## What needs to be done:
From the sqldf thread below, reproduce word for word the passage starting with "Suppose I want" and going on through "library(sqldf)".

Suppose I want to do summary using sqldf("select id,group, sum(v1),sum(v2),.....sum(90) from data group by id,group"),
Since I have more than 90 variables, is there a way to do it efficiently than typing 90 times ?
Thanks!
Using the built in anscombe
data set add id
and grp
columns for the sake of the example. Then create the selection string, sel
, and insert it into the SQL statement as shown:
library(sqldf)
anscombe$id <- c(1, 1, 2, 2, 2, 3, 3, 4, 4, 4, 4)
anscombe$grp <- c(1, 1, 1, 1, 1, 2, 2, 2, 2, 2, 2)
nms <- setdiff(names(anscombe), c("id", "grp")) # names except id and grp
sel <- toString(sprintf("sum(%s) '%s'", nms, nms)) # "sum(x1) 'x1', ..."
fn$sqldf("select id, grp, $sel from anscombe group by id, grp")
giving:
id grp x1 x2 x3 x4 y1 y2 y3 y4
1 1 1 18 18 18 16 14.99 17.28 14.23 12.34
2 2 1 33 33 33 24 24.72 26.77 27.66 25.02
3 3 2 20 20 20 16 17.20 14.23 14.92 12.29
4 4 2 28 28 28 43 25.60 24.23 25.69 32.86
Also note that this is easy to do with base R like this:
aggregate(. ~ id + grp, anscombe, sum)

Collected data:
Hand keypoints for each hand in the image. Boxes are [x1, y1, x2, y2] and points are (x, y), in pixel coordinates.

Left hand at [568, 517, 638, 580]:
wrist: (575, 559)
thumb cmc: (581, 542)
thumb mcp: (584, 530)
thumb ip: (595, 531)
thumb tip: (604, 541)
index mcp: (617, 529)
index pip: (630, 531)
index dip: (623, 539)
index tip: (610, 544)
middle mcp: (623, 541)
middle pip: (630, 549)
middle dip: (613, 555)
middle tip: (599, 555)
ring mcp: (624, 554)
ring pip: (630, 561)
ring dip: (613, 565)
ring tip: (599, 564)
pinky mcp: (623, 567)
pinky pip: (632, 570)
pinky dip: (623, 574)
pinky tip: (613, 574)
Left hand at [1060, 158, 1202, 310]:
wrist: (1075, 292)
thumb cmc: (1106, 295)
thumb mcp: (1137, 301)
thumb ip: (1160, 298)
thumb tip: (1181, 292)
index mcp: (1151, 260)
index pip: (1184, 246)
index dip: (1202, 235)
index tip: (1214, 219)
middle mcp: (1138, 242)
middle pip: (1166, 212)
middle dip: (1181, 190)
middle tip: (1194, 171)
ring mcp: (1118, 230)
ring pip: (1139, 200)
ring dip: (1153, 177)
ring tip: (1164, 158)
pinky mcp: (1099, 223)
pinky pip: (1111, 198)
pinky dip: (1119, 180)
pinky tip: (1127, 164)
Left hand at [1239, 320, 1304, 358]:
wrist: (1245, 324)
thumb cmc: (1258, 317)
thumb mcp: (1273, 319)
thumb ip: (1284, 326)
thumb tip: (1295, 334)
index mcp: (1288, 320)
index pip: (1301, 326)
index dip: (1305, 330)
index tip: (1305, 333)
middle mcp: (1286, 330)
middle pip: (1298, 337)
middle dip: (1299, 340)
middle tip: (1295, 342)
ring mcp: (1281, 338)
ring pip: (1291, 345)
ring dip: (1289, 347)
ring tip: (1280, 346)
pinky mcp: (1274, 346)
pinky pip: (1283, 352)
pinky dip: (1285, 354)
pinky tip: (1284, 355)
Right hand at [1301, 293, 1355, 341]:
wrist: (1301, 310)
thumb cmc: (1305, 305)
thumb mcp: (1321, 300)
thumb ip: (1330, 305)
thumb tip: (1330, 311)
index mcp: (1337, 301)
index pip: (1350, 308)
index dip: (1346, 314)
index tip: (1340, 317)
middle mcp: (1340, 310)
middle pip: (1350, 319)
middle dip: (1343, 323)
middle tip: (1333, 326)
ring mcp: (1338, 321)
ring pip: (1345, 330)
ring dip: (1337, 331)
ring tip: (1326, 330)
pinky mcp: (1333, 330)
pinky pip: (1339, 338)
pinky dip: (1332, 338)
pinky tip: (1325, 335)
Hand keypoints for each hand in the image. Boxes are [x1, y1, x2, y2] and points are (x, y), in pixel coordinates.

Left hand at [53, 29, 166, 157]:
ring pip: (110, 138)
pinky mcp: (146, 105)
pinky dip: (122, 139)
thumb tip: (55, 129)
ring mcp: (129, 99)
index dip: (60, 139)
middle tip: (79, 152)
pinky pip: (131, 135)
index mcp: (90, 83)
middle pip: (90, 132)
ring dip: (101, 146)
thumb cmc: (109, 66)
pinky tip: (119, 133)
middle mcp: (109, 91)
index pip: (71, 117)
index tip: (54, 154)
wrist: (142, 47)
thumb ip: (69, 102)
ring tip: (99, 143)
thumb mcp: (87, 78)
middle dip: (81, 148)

--

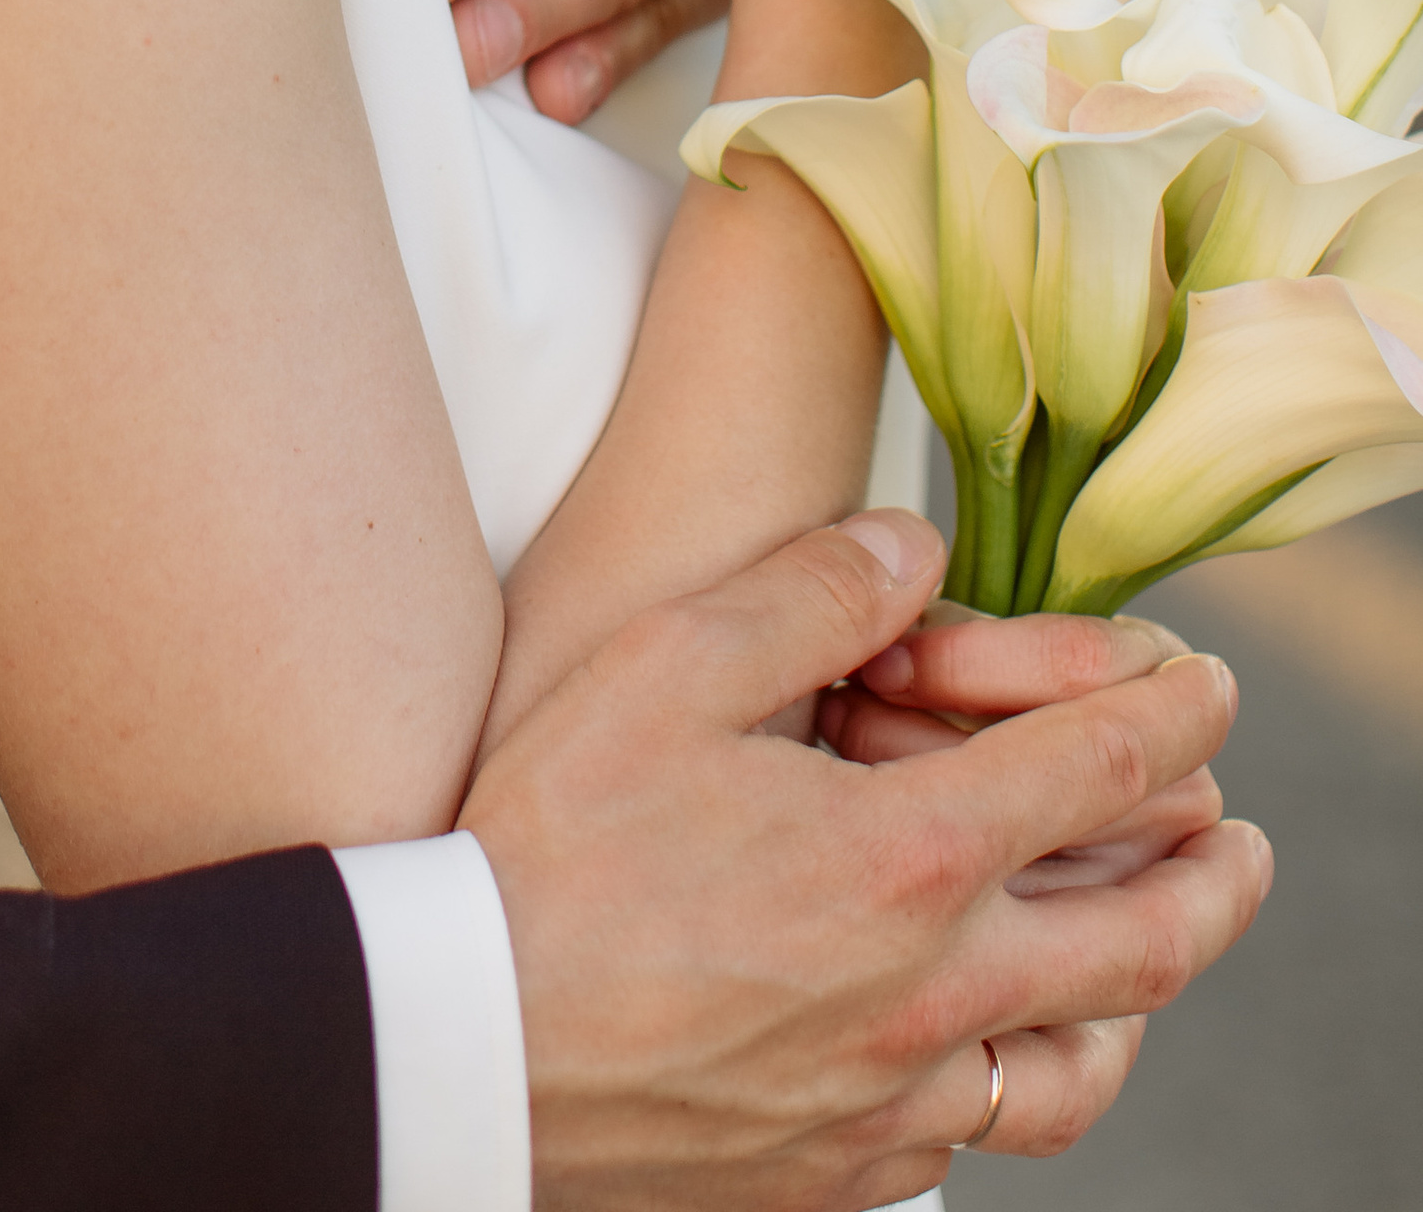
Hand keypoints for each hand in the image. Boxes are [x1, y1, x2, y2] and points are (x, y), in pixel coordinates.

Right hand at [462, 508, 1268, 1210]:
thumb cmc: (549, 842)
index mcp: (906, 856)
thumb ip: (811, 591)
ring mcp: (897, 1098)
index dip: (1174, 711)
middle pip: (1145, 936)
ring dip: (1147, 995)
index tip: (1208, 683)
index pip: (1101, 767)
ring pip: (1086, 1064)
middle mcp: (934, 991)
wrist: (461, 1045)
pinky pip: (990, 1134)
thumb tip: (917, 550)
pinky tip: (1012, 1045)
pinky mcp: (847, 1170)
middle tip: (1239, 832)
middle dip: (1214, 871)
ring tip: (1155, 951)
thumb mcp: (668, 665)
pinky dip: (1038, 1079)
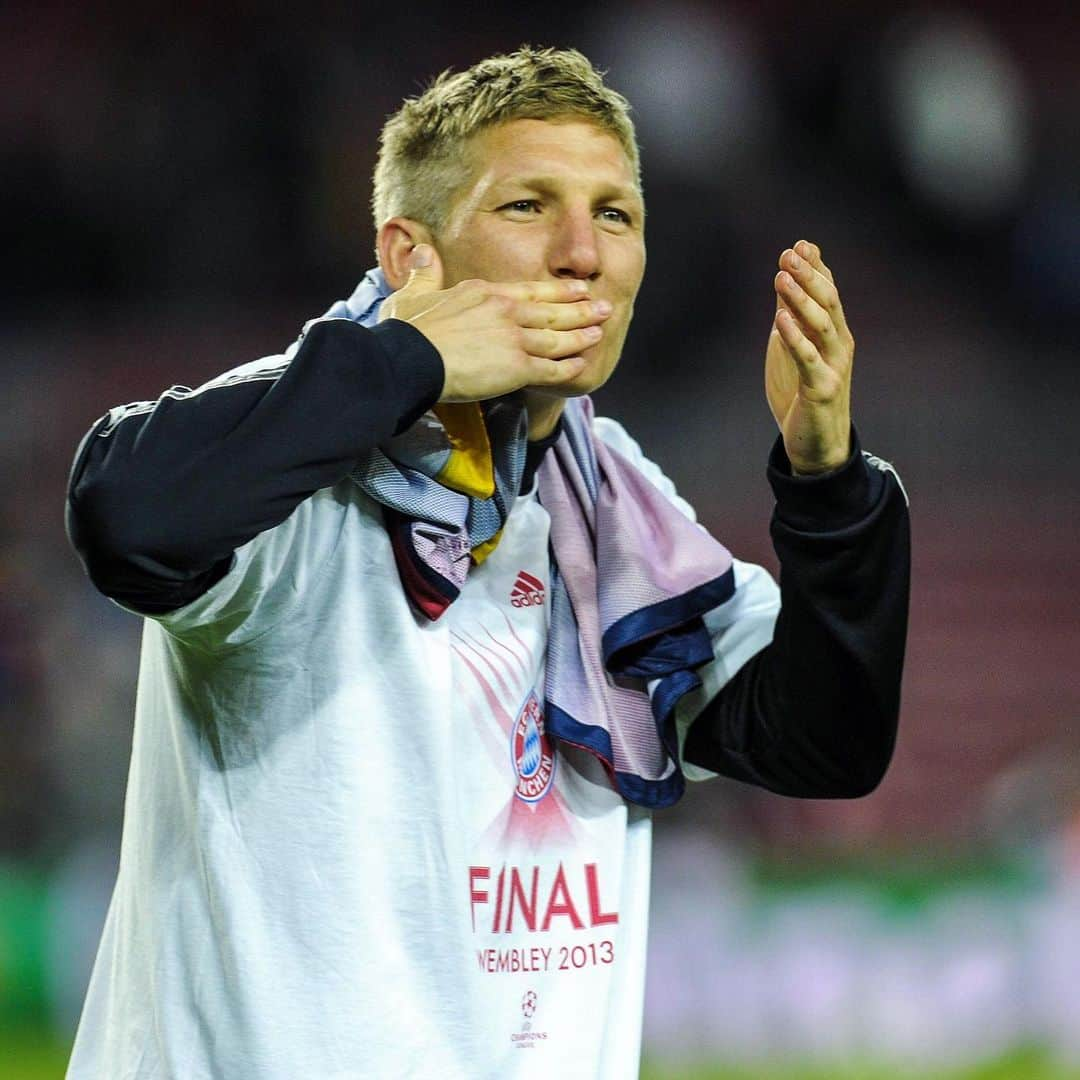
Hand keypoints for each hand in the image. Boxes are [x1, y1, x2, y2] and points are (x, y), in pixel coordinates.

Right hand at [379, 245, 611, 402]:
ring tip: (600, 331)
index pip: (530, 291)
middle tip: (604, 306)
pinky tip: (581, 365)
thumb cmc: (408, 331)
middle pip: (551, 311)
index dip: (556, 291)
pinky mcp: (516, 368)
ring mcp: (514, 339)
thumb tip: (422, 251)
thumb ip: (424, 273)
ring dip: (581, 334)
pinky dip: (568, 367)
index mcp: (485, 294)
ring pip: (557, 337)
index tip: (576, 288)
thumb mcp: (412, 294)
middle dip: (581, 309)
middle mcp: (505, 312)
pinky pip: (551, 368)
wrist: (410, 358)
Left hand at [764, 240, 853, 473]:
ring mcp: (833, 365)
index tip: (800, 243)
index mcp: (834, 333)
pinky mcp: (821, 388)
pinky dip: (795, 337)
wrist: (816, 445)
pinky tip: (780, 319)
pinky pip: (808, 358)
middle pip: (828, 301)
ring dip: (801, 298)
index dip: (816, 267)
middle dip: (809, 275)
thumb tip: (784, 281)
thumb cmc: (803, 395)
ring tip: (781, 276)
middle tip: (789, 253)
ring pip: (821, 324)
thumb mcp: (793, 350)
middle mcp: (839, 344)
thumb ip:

---

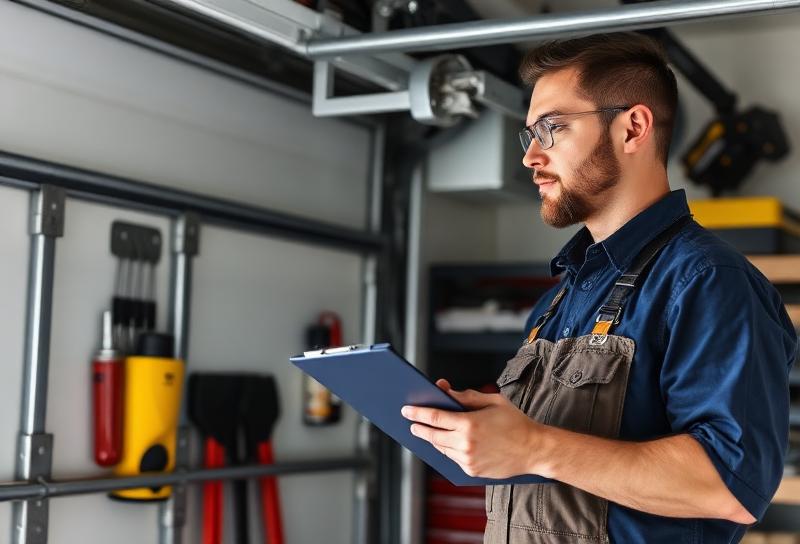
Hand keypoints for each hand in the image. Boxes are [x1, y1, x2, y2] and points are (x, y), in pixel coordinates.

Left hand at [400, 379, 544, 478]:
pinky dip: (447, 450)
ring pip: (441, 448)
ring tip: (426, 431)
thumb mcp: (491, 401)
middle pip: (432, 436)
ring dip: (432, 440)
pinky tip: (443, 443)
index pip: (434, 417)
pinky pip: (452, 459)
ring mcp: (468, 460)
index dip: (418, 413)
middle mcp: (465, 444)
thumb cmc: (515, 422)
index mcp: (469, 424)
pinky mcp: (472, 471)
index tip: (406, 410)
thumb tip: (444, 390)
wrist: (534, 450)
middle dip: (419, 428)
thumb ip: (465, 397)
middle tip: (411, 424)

## Task response:
Suppose I want to do summary using sqldf("select id,group, sum(v1),sum(v2),.....sum(90) from data group by id,group"),
Since I have more than 90 variables, is there a way to do it efficiently than typing 90 times ?
Thanks!
Using the built in anscombe
data set add id
and grp
columns for the sake of the example. Then create the selection string, sel
, and insert it into the SQL statement as shown:
library(sqldf)